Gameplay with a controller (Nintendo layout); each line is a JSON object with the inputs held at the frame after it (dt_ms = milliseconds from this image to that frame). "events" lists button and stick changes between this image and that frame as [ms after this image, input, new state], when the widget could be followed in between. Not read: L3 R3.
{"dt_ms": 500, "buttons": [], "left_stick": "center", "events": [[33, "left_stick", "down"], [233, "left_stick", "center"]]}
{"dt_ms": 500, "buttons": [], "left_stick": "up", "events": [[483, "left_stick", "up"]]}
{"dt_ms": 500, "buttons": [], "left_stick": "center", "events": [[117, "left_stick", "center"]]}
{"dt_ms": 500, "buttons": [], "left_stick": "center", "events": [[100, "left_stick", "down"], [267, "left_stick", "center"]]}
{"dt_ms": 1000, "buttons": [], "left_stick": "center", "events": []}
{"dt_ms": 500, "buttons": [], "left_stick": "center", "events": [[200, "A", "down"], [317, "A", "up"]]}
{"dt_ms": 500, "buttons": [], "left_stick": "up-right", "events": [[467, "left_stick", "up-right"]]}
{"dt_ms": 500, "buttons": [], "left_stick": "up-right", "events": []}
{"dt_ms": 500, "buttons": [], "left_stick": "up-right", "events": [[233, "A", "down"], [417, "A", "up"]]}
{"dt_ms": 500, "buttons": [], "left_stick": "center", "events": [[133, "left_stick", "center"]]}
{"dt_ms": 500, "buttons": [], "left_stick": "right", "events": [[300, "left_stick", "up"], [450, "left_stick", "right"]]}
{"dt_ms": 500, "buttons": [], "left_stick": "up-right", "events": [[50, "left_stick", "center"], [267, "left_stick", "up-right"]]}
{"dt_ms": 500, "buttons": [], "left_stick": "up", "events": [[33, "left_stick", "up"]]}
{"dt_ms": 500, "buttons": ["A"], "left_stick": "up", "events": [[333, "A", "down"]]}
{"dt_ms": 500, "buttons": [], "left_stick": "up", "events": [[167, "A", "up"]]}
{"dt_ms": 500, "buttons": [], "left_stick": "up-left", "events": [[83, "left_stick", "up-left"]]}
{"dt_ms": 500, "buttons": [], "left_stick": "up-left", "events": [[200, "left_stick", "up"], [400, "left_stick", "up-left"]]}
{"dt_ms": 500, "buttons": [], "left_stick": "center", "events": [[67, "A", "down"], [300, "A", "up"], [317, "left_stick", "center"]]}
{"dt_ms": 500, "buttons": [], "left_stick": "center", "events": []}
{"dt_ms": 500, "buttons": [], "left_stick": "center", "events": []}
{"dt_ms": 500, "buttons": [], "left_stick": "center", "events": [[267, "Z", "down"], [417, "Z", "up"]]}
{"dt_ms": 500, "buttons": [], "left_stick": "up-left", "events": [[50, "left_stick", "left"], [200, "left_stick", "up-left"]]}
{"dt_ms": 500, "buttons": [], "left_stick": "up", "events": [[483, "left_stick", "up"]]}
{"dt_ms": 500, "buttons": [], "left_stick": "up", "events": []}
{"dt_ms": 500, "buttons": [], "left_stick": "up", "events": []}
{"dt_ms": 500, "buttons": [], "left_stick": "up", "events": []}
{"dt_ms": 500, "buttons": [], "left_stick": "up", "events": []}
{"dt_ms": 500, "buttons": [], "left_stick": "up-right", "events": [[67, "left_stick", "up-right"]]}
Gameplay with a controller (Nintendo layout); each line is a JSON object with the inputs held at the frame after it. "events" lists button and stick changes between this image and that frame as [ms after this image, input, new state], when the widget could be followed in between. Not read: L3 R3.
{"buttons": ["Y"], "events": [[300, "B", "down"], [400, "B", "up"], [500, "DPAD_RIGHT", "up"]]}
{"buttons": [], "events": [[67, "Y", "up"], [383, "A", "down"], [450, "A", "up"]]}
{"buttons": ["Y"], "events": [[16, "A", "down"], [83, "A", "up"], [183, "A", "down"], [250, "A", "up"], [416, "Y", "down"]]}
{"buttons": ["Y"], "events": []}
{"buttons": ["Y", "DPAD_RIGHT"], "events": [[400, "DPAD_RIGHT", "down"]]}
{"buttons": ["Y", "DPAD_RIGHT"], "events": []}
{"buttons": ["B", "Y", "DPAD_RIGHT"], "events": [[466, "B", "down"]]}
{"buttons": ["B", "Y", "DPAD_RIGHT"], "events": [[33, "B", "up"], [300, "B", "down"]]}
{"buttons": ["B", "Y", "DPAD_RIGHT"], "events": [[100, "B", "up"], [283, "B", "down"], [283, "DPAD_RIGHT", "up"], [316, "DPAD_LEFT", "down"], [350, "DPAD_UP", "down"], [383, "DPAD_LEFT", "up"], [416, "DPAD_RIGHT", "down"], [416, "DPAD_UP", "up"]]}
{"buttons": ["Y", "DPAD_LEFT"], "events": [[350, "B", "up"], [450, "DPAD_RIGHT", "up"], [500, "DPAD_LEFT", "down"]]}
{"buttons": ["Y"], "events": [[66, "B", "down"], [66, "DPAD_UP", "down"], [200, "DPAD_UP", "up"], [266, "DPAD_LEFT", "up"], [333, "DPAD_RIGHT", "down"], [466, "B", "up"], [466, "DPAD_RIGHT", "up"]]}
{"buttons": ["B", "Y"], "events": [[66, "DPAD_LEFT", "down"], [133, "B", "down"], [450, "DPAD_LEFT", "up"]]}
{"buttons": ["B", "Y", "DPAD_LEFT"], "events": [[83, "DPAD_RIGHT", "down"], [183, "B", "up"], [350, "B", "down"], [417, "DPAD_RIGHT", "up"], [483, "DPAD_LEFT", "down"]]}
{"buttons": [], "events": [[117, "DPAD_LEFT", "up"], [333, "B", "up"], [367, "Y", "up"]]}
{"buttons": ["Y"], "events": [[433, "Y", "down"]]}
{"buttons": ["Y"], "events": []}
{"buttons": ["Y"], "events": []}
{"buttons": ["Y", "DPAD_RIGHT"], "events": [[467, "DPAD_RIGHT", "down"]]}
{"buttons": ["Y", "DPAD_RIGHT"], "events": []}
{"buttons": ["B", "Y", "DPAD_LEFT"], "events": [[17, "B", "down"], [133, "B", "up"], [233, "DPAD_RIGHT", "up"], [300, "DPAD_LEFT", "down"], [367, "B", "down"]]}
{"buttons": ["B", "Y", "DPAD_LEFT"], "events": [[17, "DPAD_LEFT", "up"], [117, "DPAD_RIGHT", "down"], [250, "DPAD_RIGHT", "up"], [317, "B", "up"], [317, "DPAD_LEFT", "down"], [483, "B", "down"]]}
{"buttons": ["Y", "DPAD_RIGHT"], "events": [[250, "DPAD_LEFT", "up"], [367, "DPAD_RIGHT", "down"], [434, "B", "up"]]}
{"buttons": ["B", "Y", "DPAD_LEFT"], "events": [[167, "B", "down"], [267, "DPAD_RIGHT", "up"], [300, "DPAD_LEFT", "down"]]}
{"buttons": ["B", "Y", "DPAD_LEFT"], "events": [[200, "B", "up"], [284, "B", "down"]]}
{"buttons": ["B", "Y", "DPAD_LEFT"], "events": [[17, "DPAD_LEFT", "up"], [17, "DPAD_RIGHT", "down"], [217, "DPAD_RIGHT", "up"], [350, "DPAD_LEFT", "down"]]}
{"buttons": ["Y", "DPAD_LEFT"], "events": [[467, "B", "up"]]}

| What is expected |
All records shown above are to be repeated exactly.

| Answer area |
Gameplay with a controller (Nintendo layout); each line is a JSON object with the inputs held at the frame after it (dt_ms = milliseconds from this image to that frame). "events" lists button and stick changes between this image and that frame as [ms after this image, input, new state], when the widget could be followed in between. Not read: L3 R3.
{"dt_ms": 500, "buttons": [], "left_stick": "center", "events": [[33, "left_stick", "down"], [233, "left_stick", "center"]]}
{"dt_ms": 500, "buttons": [], "left_stick": "up", "events": [[483, "left_stick", "up"]]}
{"dt_ms": 500, "buttons": [], "left_stick": "center", "events": [[117, "left_stick", "center"]]}
{"dt_ms": 500, "buttons": [], "left_stick": "center", "events": [[100, "left_stick", "down"], [267, "left_stick", "center"]]}
{"dt_ms": 1000, "buttons": [], "left_stick": "center", "events": []}
{"dt_ms": 500, "buttons": [], "left_stick": "center", "events": [[200, "A", "down"], [317, "A", "up"]]}
{"dt_ms": 500, "buttons": [], "left_stick": "up-right", "events": [[467, "left_stick", "up-right"]]}
{"dt_ms": 500, "buttons": [], "left_stick": "up-right", "events": []}
{"dt_ms": 500, "buttons": [], "left_stick": "up-right", "events": [[233, "A", "down"], [417, "A", "up"]]}
{"dt_ms": 500, "buttons": [], "left_stick": "center", "events": [[133, "left_stick", "center"]]}
{"dt_ms": 500, "buttons": [], "left_stick": "right", "events": [[300, "left_stick", "up"], [450, "left_stick", "right"]]}
{"dt_ms": 500, "buttons": [], "left_stick": "up-right", "events": [[50, "left_stick", "center"], [267, "left_stick", "up-right"]]}
{"dt_ms": 500, "buttons": [], "left_stick": "up", "events": [[33, "left_stick", "up"]]}
{"dt_ms": 500, "buttons": ["A"], "left_stick": "up", "events": [[333, "A", "down"]]}
{"dt_ms": 500, "buttons": [], "left_stick": "up", "events": [[167, "A", "up"]]}
{"dt_ms": 500, "buttons": [], "left_stick": "up-left", "events": [[83, "left_stick", "up-left"]]}
{"dt_ms": 500, "buttons": [], "left_stick": "up-left", "events": [[200, "left_stick", "up"], [400, "left_stick", "up-left"]]}
{"dt_ms": 500, "buttons": [], "left_stick": "center", "events": [[67, "A", "down"], [300, "A", "up"], [317, "left_stick", "center"]]}
{"dt_ms": 500, "buttons": [], "left_stick": "center", "events": []}
{"dt_ms": 500, "buttons": [], "left_stick": "center", "events": []}
{"dt_ms": 500, "buttons": [], "left_stick": "center", "events": [[267, "Z", "down"], [417, "Z", "up"]]}
{"dt_ms": 500, "buttons": [], "left_stick": "up-left", "events": [[50, "left_stick", "left"], [200, "left_stick", "up-left"]]}
{"dt_ms": 500, "buttons": [], "left_stick": "up", "events": [[483, "left_stick", "up"]]}
{"dt_ms": 500, "buttons": [], "left_stick": "up", "events": []}
{"dt_ms": 500, "buttons": [], "left_stick": "up", "events": []}
{"dt_ms": 500, "buttons": [], "left_stick": "up", "events": []}
{"dt_ms": 500, "buttons": [], "left_stick": "up", "events": []}
{"dt_ms": 500, "buttons": [], "left_stick": "up-right", "events": [[67, "left_stick", "up-right"]]}
Gameplay with a controller (Nintendo layout); each line is a JSON object with the inputs held at the frame after it. "events" lists button and stick changes between this image and that frame as [ms after this image, input, new state], when the widget could be followed in between. Not read: L3 R3.
{"buttons": ["Y"], "events": [[300, "B", "down"], [400, "B", "up"], [500, "DPAD_RIGHT", "up"]]}
{"buttons": [], "events": [[67, "Y", "up"], [383, "A", "down"], [450, "A", "up"]]}
{"buttons": ["Y"], "events": [[16, "A", "down"], [83, "A", "up"], [183, "A", "down"], [250, "A", "up"], [416, "Y", "down"]]}
{"buttons": ["Y"], "events": []}
{"buttons": ["Y", "DPAD_RIGHT"], "events": [[400, "DPAD_RIGHT", "down"]]}
{"buttons": ["Y", "DPAD_RIGHT"], "events": []}
{"buttons": ["B", "Y", "DPAD_RIGHT"], "events": [[466, "B", "down"]]}
{"buttons": ["B", "Y", "DPAD_RIGHT"], "events": [[33, "B", "up"], [300, "B", "down"]]}
{"buttons": ["B", "Y", "DPAD_RIGHT"], "events": [[100, "B", "up"], [283, "B", "down"], [283, "DPAD_RIGHT", "up"], [316, "DPAD_LEFT", "down"], [350, "DPAD_UP", "down"], [383, "DPAD_LEFT", "up"], [416, "DPAD_RIGHT", "down"], [416, "DPAD_UP", "up"]]}
{"buttons": ["Y", "DPAD_LEFT"], "events": [[350, "B", "up"], [450, "DPAD_RIGHT", "up"], [500, "DPAD_LEFT", "down"]]}
{"buttons": ["Y"], "events": [[66, "B", "down"], [66, "DPAD_UP", "down"], [200, "DPAD_UP", "up"], [266, "DPAD_LEFT", "up"], [333, "DPAD_RIGHT", "down"], [466, "B", "up"], [466, "DPAD_RIGHT", "up"]]}
{"buttons": ["B", "Y"], "events": [[66, "DPAD_LEFT", "down"], [133, "B", "down"], [450, "DPAD_LEFT", "up"]]}
{"buttons": ["B", "Y", "DPAD_LEFT"], "events": [[83, "DPAD_RIGHT", "down"], [183, "B", "up"], [350, "B", "down"], [417, "DPAD_RIGHT", "up"], [483, "DPAD_LEFT", "down"]]}
{"buttons": [], "events": [[117, "DPAD_LEFT", "up"], [333, "B", "up"], [367, "Y", "up"]]}
{"buttons": ["Y"], "events": [[433, "Y", "down"]]}
{"buttons": ["Y"], "events": []}
{"buttons": ["Y"], "events": []}
{"buttons": ["Y", "DPAD_RIGHT"], "events": [[467, "DPAD_RIGHT", "down"]]}
{"buttons": ["Y", "DPAD_RIGHT"], "events": []}
{"buttons": ["B", "Y", "DPAD_LEFT"], "events": [[17, "B", "down"], [133, "B", "up"], [233, "DPAD_RIGHT", "up"], [300, "DPAD_LEFT", "down"], [367, "B", "down"]]}
{"buttons": ["B", "Y", "DPAD_LEFT"], "events": [[17, "DPAD_LEFT", "up"], [117, "DPAD_RIGHT", "down"], [250, "DPAD_RIGHT", "up"], [317, "B", "up"], [317, "DPAD_LEFT", "down"], [483, "B", "down"]]}
{"buttons": ["Y", "DPAD_RIGHT"], "events": [[250, "DPAD_LEFT", "up"], [367, "DPAD_RIGHT", "down"], [434, "B", "up"]]}
{"buttons": ["B", "Y", "DPAD_LEFT"], "events": [[167, "B", "down"], [267, "DPAD_RIGHT", "up"], [300, "DPAD_LEFT", "down"]]}
{"buttons": ["B", "Y", "DPAD_LEFT"], "events": [[200, "B", "up"], [284, "B", "down"]]}
{"buttons": ["B", "Y", "DPAD_LEFT"], "events": [[17, "DPAD_LEFT", "up"], [17, "DPAD_RIGHT", "down"], [217, "DPAD_RIGHT", "up"], [350, "DPAD_LEFT", "down"]]}
{"buttons": ["Y", "DPAD_LEFT"], "events": [[467, "B", "up"]]}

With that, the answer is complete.